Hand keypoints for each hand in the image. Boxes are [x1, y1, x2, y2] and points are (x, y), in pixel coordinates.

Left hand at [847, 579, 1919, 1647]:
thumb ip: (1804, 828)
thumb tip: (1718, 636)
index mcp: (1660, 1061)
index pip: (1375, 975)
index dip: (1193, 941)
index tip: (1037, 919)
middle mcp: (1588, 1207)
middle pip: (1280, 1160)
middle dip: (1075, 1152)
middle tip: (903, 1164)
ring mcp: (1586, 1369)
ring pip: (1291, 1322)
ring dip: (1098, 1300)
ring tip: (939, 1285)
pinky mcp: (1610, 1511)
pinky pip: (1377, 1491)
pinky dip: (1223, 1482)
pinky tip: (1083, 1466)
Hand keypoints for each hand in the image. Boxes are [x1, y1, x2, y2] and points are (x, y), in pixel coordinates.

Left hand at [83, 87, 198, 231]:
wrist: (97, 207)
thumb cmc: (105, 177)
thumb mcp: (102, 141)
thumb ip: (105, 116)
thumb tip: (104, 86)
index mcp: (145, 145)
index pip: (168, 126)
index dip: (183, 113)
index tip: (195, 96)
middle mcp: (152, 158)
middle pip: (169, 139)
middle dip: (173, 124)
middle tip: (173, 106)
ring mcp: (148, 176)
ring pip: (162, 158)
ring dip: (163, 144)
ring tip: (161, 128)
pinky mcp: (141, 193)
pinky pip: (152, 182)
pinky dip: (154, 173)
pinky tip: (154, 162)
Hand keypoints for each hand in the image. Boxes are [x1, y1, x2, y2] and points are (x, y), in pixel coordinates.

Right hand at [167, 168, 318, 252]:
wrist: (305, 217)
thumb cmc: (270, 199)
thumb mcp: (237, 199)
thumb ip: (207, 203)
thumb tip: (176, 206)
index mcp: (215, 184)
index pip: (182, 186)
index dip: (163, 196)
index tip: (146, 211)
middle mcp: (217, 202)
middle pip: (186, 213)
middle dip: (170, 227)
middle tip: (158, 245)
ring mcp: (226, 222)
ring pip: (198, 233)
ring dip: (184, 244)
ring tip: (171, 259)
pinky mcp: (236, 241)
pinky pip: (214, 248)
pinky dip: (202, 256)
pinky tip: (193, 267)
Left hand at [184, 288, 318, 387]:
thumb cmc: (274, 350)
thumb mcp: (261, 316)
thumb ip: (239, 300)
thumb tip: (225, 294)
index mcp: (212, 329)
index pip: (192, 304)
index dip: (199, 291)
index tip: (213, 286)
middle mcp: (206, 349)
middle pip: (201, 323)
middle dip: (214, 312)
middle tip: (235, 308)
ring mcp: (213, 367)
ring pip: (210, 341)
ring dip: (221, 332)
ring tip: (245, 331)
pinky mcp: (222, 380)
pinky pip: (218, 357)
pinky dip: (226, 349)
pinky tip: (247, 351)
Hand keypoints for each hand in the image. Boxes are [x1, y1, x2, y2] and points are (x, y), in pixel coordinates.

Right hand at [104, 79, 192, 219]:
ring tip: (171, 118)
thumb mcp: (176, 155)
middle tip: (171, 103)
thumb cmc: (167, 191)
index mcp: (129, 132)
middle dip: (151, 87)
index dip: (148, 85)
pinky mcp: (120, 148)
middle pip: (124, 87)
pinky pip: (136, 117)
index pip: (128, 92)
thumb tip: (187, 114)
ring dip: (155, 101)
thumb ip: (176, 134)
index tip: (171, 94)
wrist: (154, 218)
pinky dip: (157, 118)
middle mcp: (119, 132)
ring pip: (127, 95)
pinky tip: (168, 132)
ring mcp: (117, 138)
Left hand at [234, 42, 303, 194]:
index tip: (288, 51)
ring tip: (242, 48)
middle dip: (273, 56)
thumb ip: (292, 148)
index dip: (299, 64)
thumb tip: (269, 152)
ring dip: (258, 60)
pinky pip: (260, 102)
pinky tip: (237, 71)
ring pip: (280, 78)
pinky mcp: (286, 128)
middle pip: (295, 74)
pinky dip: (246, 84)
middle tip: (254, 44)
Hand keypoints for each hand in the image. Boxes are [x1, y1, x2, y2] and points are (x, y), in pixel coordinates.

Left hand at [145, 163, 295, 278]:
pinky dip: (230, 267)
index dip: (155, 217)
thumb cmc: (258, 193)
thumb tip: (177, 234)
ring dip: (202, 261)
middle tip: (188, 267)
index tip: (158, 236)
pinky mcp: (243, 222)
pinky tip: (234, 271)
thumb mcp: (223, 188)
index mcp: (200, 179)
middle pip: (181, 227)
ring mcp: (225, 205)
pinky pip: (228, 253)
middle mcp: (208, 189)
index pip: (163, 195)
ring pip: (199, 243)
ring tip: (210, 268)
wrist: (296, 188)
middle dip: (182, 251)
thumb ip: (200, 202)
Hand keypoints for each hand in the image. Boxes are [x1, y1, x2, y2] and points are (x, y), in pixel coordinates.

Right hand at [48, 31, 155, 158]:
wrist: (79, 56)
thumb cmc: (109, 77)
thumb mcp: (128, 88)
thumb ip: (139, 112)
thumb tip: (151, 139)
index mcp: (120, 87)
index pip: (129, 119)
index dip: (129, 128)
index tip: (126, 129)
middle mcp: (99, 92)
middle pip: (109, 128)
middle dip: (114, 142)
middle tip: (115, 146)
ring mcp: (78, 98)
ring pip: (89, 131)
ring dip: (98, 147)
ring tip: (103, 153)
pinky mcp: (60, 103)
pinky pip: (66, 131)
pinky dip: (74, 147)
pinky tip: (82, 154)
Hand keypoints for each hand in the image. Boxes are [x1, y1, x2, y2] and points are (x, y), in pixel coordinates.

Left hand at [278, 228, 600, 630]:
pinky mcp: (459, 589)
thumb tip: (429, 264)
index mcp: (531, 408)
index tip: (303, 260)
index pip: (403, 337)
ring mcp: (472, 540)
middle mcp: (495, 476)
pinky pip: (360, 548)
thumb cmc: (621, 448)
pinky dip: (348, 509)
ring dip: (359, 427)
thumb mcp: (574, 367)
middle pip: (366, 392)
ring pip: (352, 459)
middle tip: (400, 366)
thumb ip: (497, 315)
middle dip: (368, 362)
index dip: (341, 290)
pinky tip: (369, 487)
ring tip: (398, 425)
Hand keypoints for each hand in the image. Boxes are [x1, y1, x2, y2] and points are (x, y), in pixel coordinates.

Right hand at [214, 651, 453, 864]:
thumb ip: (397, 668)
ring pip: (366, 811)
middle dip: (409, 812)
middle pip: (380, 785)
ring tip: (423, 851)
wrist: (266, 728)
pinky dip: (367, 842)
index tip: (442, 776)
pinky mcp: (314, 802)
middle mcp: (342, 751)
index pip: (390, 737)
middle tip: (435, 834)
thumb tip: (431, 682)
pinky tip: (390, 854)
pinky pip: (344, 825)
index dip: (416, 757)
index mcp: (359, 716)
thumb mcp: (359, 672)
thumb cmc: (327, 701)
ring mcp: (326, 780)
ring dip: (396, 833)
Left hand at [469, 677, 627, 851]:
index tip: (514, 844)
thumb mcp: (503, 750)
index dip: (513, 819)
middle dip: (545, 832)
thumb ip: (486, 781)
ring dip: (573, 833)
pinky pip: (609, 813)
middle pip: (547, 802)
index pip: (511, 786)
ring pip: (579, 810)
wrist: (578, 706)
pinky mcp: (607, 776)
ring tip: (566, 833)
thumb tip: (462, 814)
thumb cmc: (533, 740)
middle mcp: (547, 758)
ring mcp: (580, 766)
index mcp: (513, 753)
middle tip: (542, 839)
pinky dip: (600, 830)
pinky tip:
----------------
> _Instructions to follow_
Note every line of the entries in which "Right" appears, and copy it down.

> _Completed task_
Right hand at [167, 168, 318, 252]:
Right hand at [104, 79, 192, 219]:
Right hand at [48, 31, 155, 158]:
Right hand at [214, 651, 453, 864]:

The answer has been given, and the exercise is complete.